Derek Friday, Suzanne Ryan, Ramaswami Sridharan and David Collins
The purpose of this paper is to identify and analyse collaborative risk management (CRM) literature to establish its current position in supply chain risk management (SCRM) and…
Abstract
Purpose
The purpose of this paper is to identify and analyse collaborative risk management (CRM) literature to establish its current position in supply chain risk management (SCRM) and propose an agenda for future research.

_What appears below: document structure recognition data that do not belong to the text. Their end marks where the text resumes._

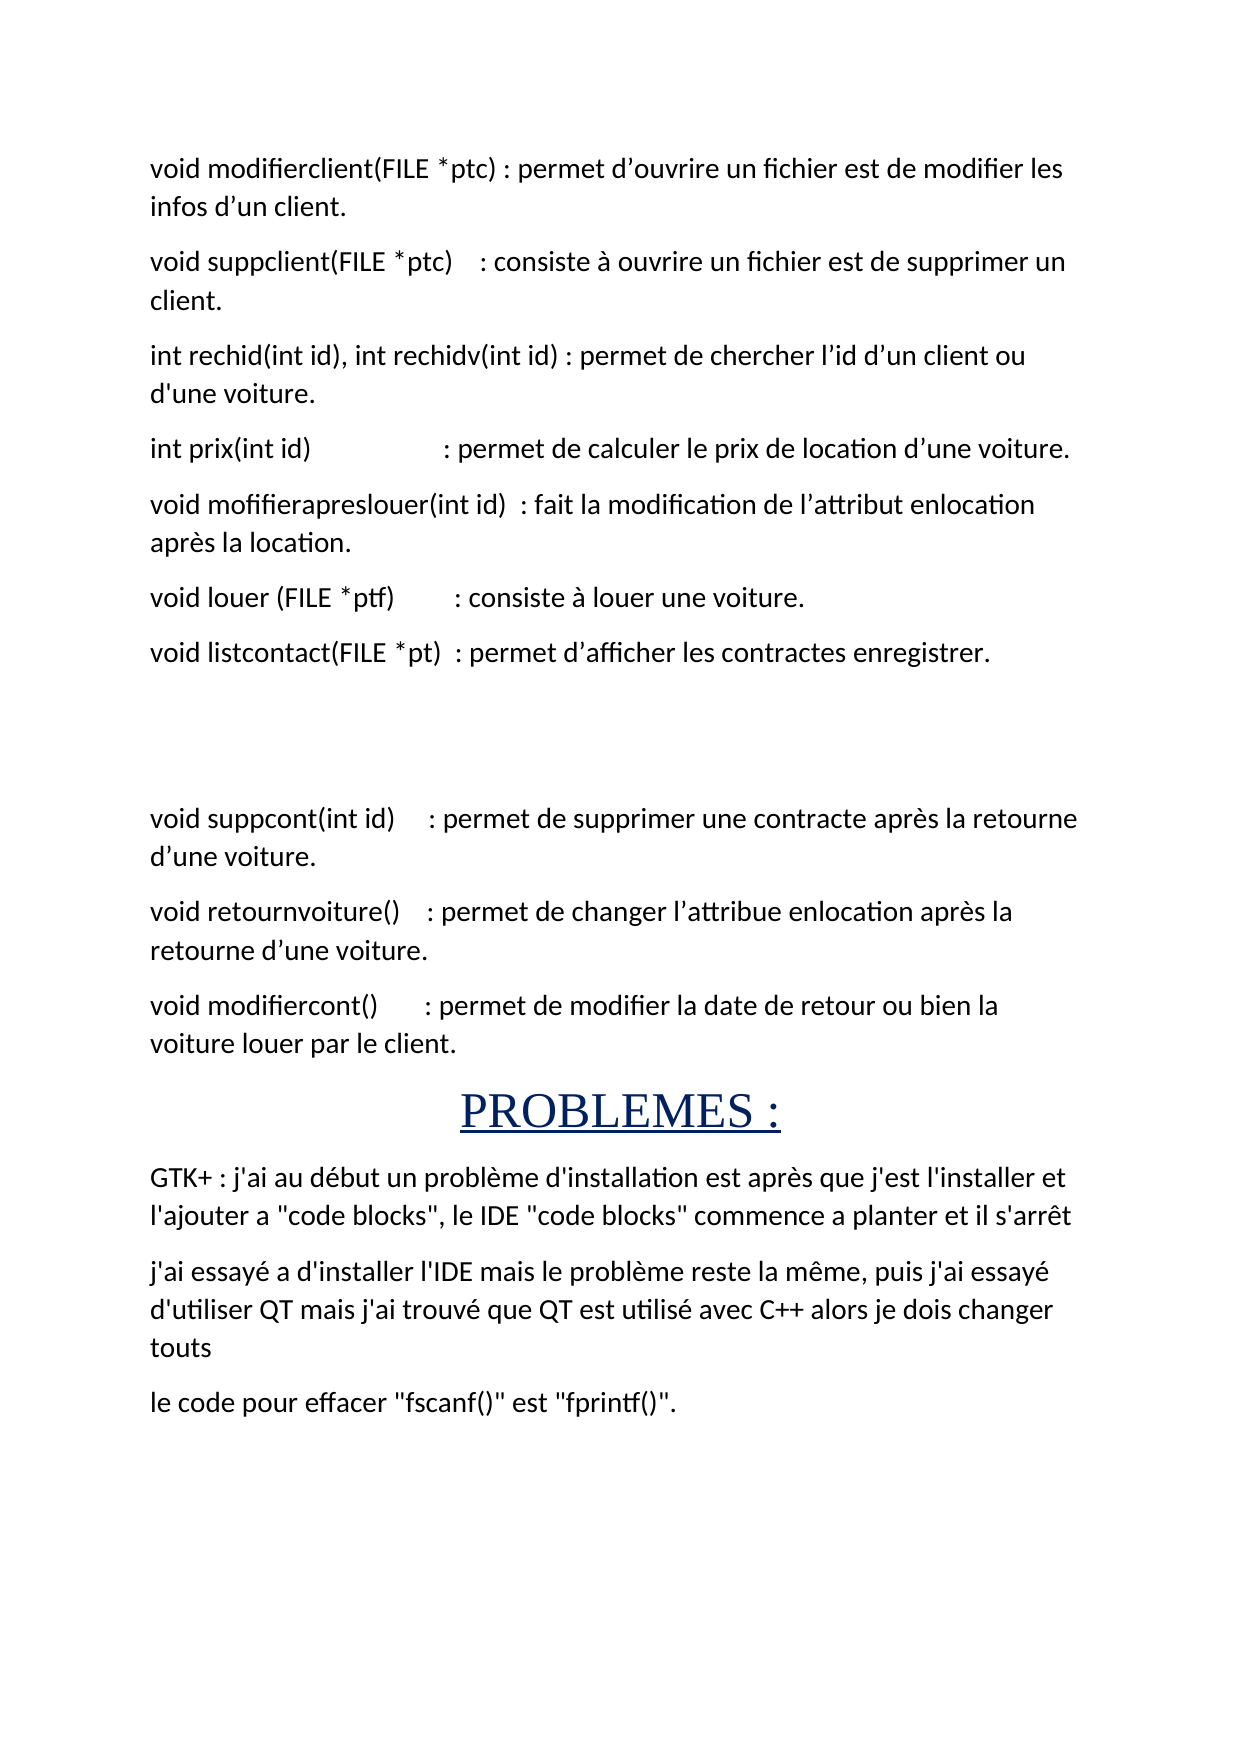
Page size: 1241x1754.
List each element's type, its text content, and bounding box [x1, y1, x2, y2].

text void louer (FILE *ptf) : consiste à louer une voiture. [150, 579, 1090, 615]
text void modifierclient(FILE *ptc) : permet d’ouvrire un fichier est de modifier les infos d’un client. [150, 150, 1090, 224]
text void suppcont(int id) : permet de supprimer une contracte après la retourne d’une voiture. [150, 800, 1090, 874]
text PROBLEMES : [150, 1080, 1090, 1138]
text j'ai essayé a d'installer l'IDE mais le problème reste la même, puis j'ai essayé d'utiliser QT mais j'ai trouvé que QT est utilisé avec C++ alors je dois changer touts [150, 1253, 1090, 1365]
text int prix(int id) : permet de calculer le prix de location d’une voiture. [150, 431, 1090, 466]
text void retournvoiture() : permet de changer l’attribue enlocation après la retourne d’une voiture. [150, 893, 1090, 967]
text void listcontact(FILE *pt) : permet d’afficher les contractes enregistrer. [150, 634, 1090, 670]
text le code pour effacer "fscanf()" est "fprintf()". [150, 1384, 1090, 1420]
text int rechid(int id), int rechidv(int id) : permet de chercher l’id d’un client ou d'une voiture. [150, 337, 1090, 411]
text GTK+ : j'ai au début un problème d'installation est après que j'est l'installer et l'ajouter a "code blocks", le IDE "code blocks" commence a planter et il s'arrêt [150, 1159, 1090, 1233]
text void modifiercont() : permet de modifier la date de retour ou bien la voiture louer par le client. [150, 987, 1090, 1061]
text void mofifierapreslouer(int id) : fait la modification de l’attribut enlocation après la location. [150, 486, 1090, 560]
text void suppclient(FILE *ptc) : consiste à ouvrire un fichier est de supprimer un client. [150, 243, 1090, 318]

Design/methodology/approach
A systematic literature review of 101 peer-reviewed articles over a 21-year period was employed to analyse literature and synthesise findings to clarify terminology, definitions, CRM capabilities, and underlying theory.
Findings
CRM as a field of research is in its infancy and suffers from imprecise definitions, fragmented application of capabilities, and diverse theoretical foundations. The term CRM is identified as a more representative description of relational risk management arrangements. Six capabilities relevant to CRM are identified: risk information sharing, standardisation of procedures, joint decision making, risk and benefit sharing, process integration, and collaborative performance systems.
Originality/value
The paper provides a new definition for CRM; proposes a holistic approach in extending collaboration to SCRM; identifies a new capability; and provides a range of theories to broaden the theoretical scope for future research on CRM.